Greenaway is not to everyone’s taste—but he does not claim to be. “I have often thought it was very arrogant to suppose you could make a film for anybody but yourself.” Which doesn’t mean that the lone, self-sufficient artist may not also be marked by arrogance. Greenaway is a filmmaker as one might be a modern painter or an experimental novelist. Despite the considerable art-house success of both
The Draughtsman’s Contract
and
The Cook, the Thief …
, he is not just a confessed intellectual, but someone fascinated by games, number theory, structuralist principles, and unmitigated aesthetics. “… I am arguing for cinema for its own sake, and for its ability to hold thought and ideas without necessarily demanding that an audience should be battered into suspending disbelief or that such a thing is cinema’s sole function.”
As a young child, Greenaway and his family moved to London where he would study at Walthamstow College of Art.
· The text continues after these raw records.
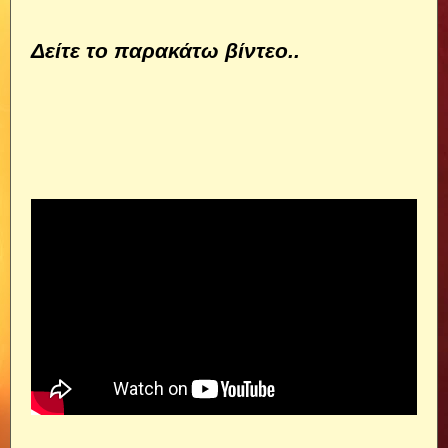
Δείτε το παρακάτω βίντεο..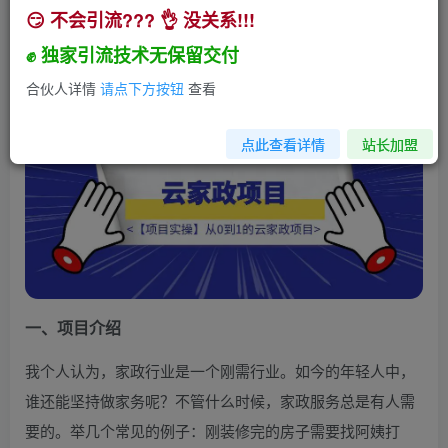
😏 不会引流??? 👌 没关系!!!
【项目实操】从0到1的云家政项目
✊ 独家引流技术无保留交付
小助手
关注
私信
1年前发布
合伙人详情
请点下方按钮
查看
757
245
点此查看详情
站长加盟
一、项目介绍
我个人认为，家政行业是一个刚需行业。如今的年轻人中，
谁还能坚持做家务呢？不管什么时候，家政服务总是有人需
要的。举几个常见的例子：刚装修完的房子需要找阿姨打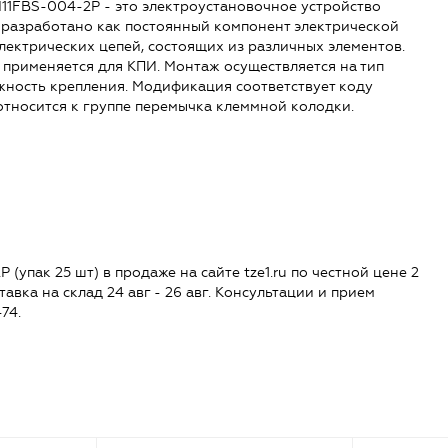
11FBS-004-2P - это электроустановочное устройство
 разработано как постоянный компонент электрической
лектрических цепей, состоящих из различных элементов.
 применяется для КПИ. Монтаж осуществляется на тип
жность крепления. Модификация соответствует коду
относится к группе перемычка клеммной колодки.
упак 25 шт) в продаже на сайте tze1.ru по честной цене 2
тавка на склад 24 авг - 26 авг. Консультации и прием
74.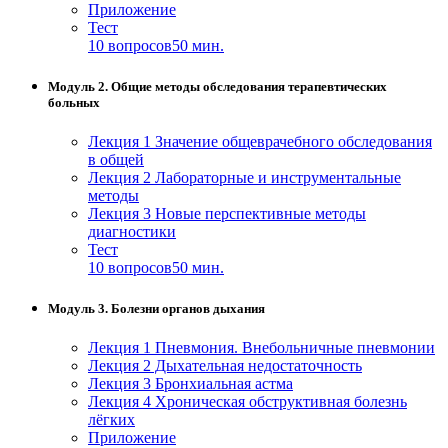
Приложение
Тест
10 вопросов
50 мин.
Модуль 2. Общие методы обследования терапевтических
больных
Лекция 1 Значение общеврачебного обследования
в общей
Лекция 2 Лабораторные и инструментальные
методы
Лекция 3 Новые перспективные методы
диагностики
Тест
10 вопросов
50 мин.
Модуль 3. Болезни органов дыхания
Лекция 1 Пневмония. Внебольничные пневмонии
Лекция 2 Дыхательная недостаточность
Лекция 3 Бронхиальная астма
Лекция 4 Хроническая обструктивная болезнь
лёгких
Приложение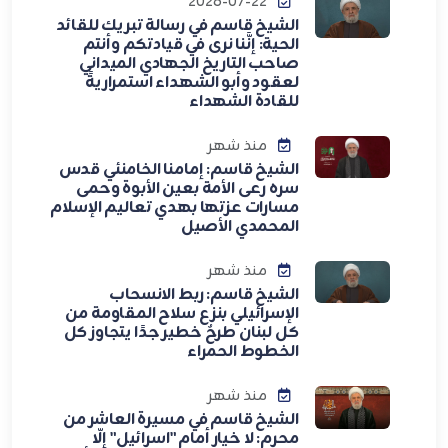
2026-07-22
الشيخ قاسم في رسالة تبريك للقائد
الحية: إنَّنا نرى في قيادتكم وأنتم
صاحب التاريخ الجهادي الميداني
لعقود وأبو الشهداء استمراريةً
للقادة الشهداء
منذ شهر
الشيخ قاسم: إمامنا الخامنئي قدس
سره رعى الأمة بعين الأبوة وحمى
مسارات عزتها بهدي تعاليم الإسلام
المحمدي الأصيل
منذ شهر
الشيخ قاسم: ربط الانسحاب
الإسرائيلي بنزع سلاح المقاومة من
كل لبنان طرحٌ خطير جدًا يتجاوز كل
الخطوط الحمراء
منذ شهر
الشيخ قاسم في مسيرة العاشر من
محرم: لا خيار أمام "اسرائيل" إلّا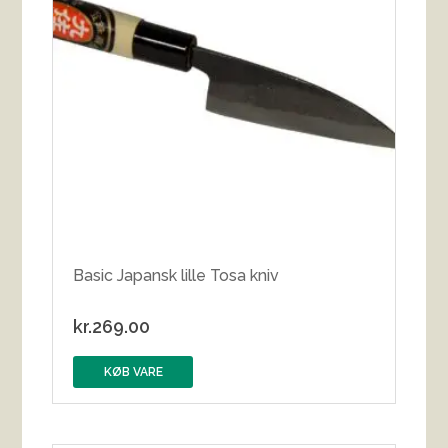
Basic Japansk lille Tosa kniv
kr.
269.00
KØB VARE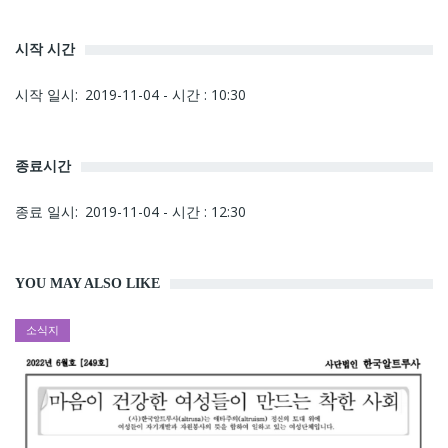
시작 시간
시작 일시
2019-11-04 - 시간 : 10:30
종료시간
종료 일시
2019-11-04 - 시간 : 12:30
YOU MAY ALSO LIKE
소식지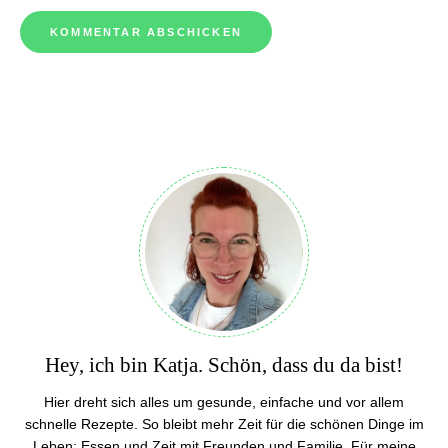
Hey, ich bin Katja. Schön, dass du da bist!
Hier dreht sich alles um gesunde, einfache und vor allem
schnelle Rezepte. So bleibt mehr Zeit für die schönen Dinge im
Leben: Essen und Zeit mit Freunden und Familie. Für meine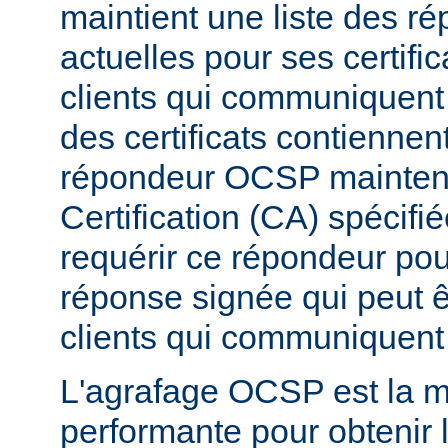
maintient une liste des 
actuelles pour ses certific
clients qui communiquent 
des certificats contiennen
répondeur OCSP maintenu 
Certification (CA) spécifi
requérir ce répondeur pou
réponse signée qui peut 
clients qui communiquent 
L'agrafage OCSP est la m
performante pour obtenir l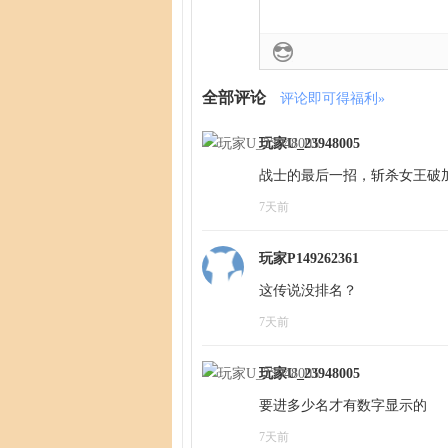
全部评论
评论即可得福利»
玩家U_23948005
战士的最后一招，斩杀女王破
7天前
玩家P149262361
7天前
玩家U_23948005
要进多少名才有数字显示的
7天前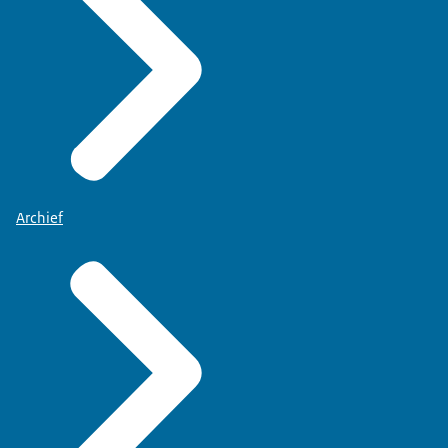
Archief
He failed to get into the Royal College of Art film school, but as he began painting so his obsession with film grew. He found work with the British Film Institute, where he was able to see many of the classic experimental films. He became an editor, at the Central Office of Information. But he had purchased a 16mm Bolex and so—with his own money—he began to make short films. In time, his formalism would become a beneficiary of patronage from the B.F.I. Production Fund, Channel 4, and European television. Yet, by now,
The Cook, the Thief …
has earned close to $10 million in America, and Greenaway has grown warily into some taste for actors and melodrama.
The Draughtsman’s Contract
had an air of erotic thriller that was made more piquant by its mixture of cinematic stringency and baroque lushness. But in
The Cook, the Thief…
the celebration of form only made the cruelty in the material more excruciating, and vacant. John Boorman (by no means a happy sailor in midstream) has gone into print to speak of the cruelty, the coldness, and the awesome, sterile certainty in Greenaway. Those are valid criticisms of a man who admires
The Seventh Seal
and
Blue Velvet
but who has rarely captured their humanity. Whereas
Belly of an Architect
was probably changed for the better by Brian Dennehy’s bulky warmth,
Prospero’s Books
is an unkindness not just to Shakespeare but to John Gielgud, too.